Pull every line of text from all of the rows below and reproduce each one character for character, leaving the pictures out of your answer.
----- Input records
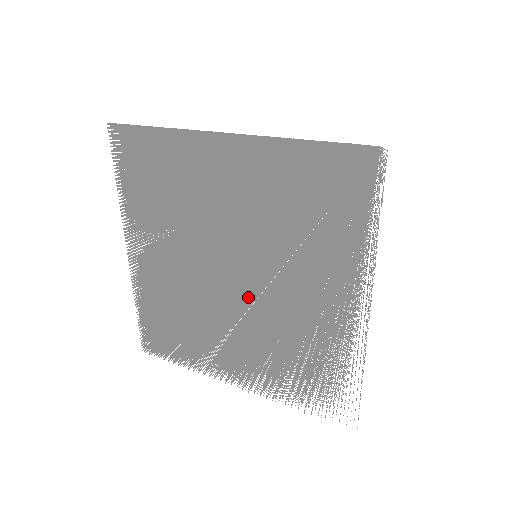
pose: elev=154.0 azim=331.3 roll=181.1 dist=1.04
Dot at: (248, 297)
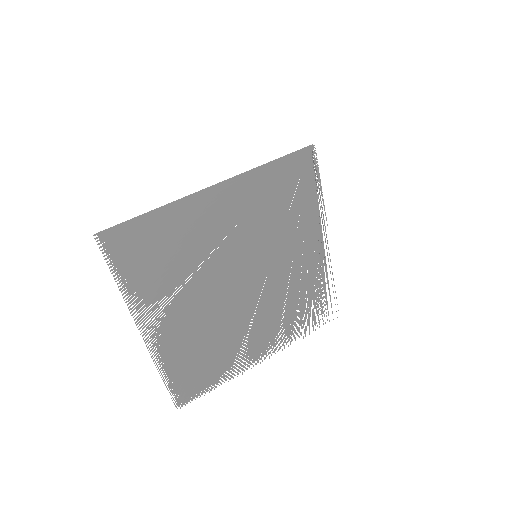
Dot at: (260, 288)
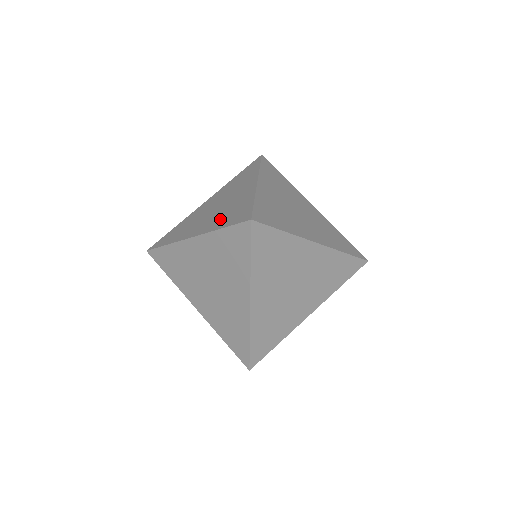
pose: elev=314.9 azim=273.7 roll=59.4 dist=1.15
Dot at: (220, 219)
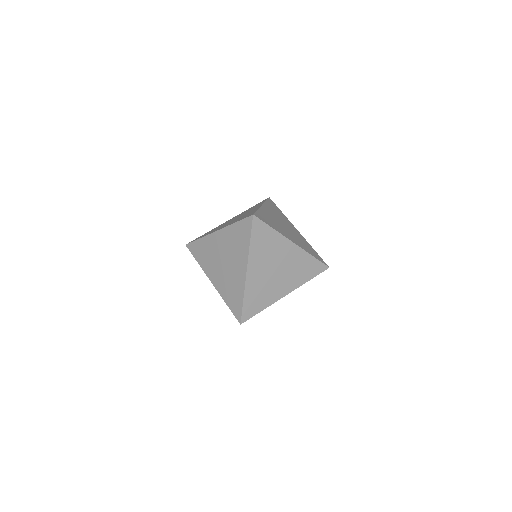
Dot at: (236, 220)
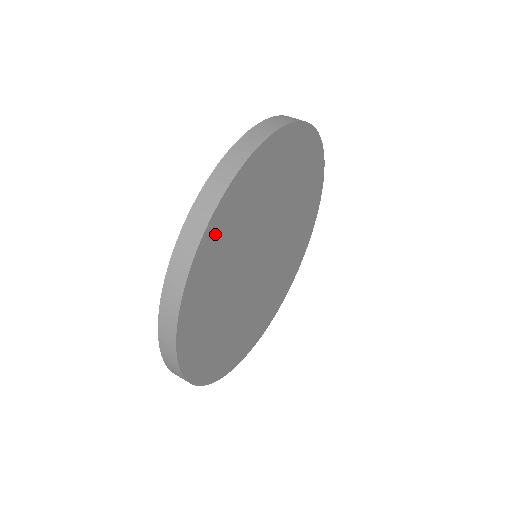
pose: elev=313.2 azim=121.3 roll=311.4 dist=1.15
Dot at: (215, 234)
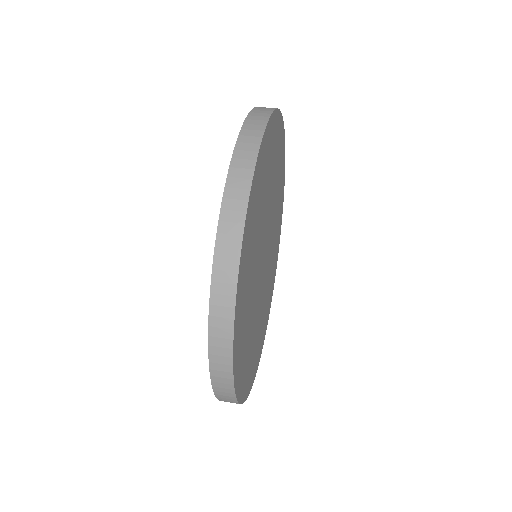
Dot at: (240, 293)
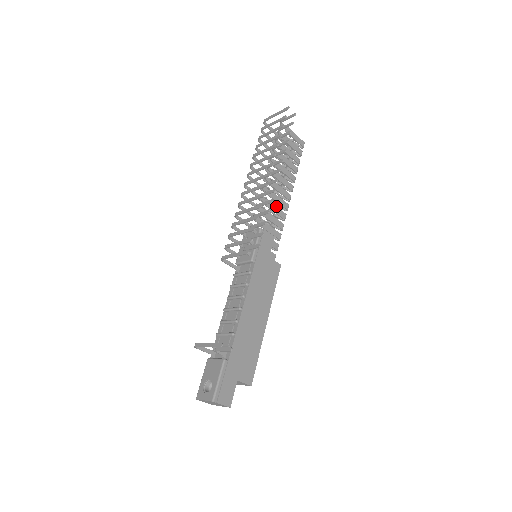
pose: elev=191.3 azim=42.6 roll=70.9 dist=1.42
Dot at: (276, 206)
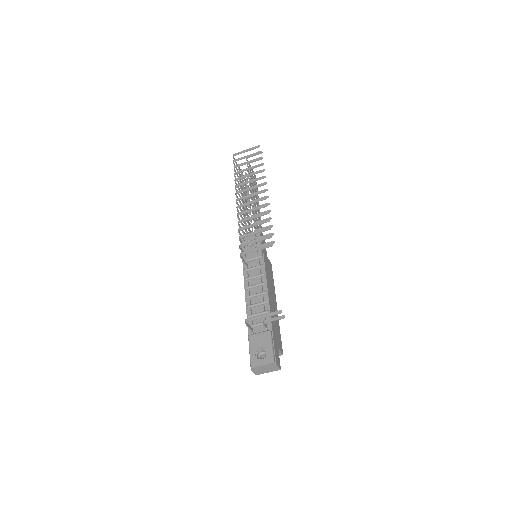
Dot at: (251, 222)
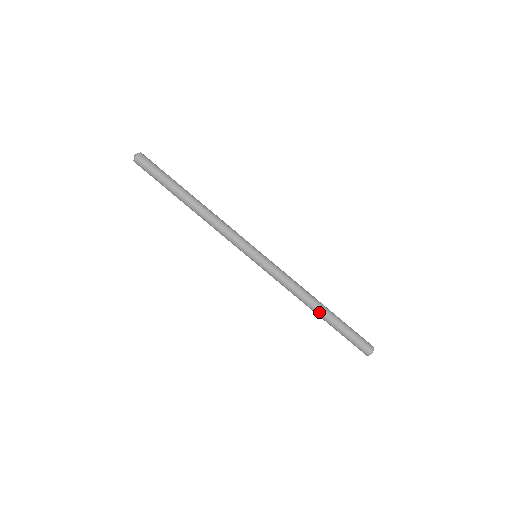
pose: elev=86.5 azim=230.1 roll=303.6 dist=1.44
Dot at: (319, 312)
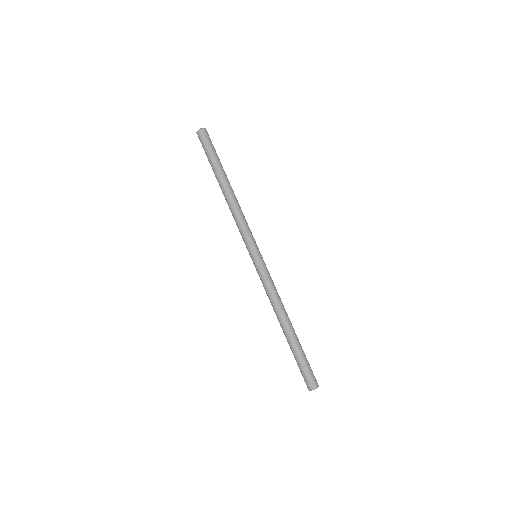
----------
● Output for this exercise
pose: elev=154.0 azim=331.3 roll=181.1 dist=1.04
Dot at: (248, 297)
Dot at: (260, 288)
pose: elev=314.9 azim=273.7 roll=59.4 dist=1.15
Dot at: (220, 219)
Dot at: (236, 220)
pose: elev=313.2 azim=121.3 roll=311.4 dist=1.15
Dot at: (215, 234)
Dot at: (240, 293)
pose: elev=191.3 azim=42.6 roll=70.9 dist=1.42
Dot at: (276, 206)
Dot at: (251, 222)
pose: elev=86.5 azim=230.1 roll=303.6 dist=1.44
Dot at: (319, 312)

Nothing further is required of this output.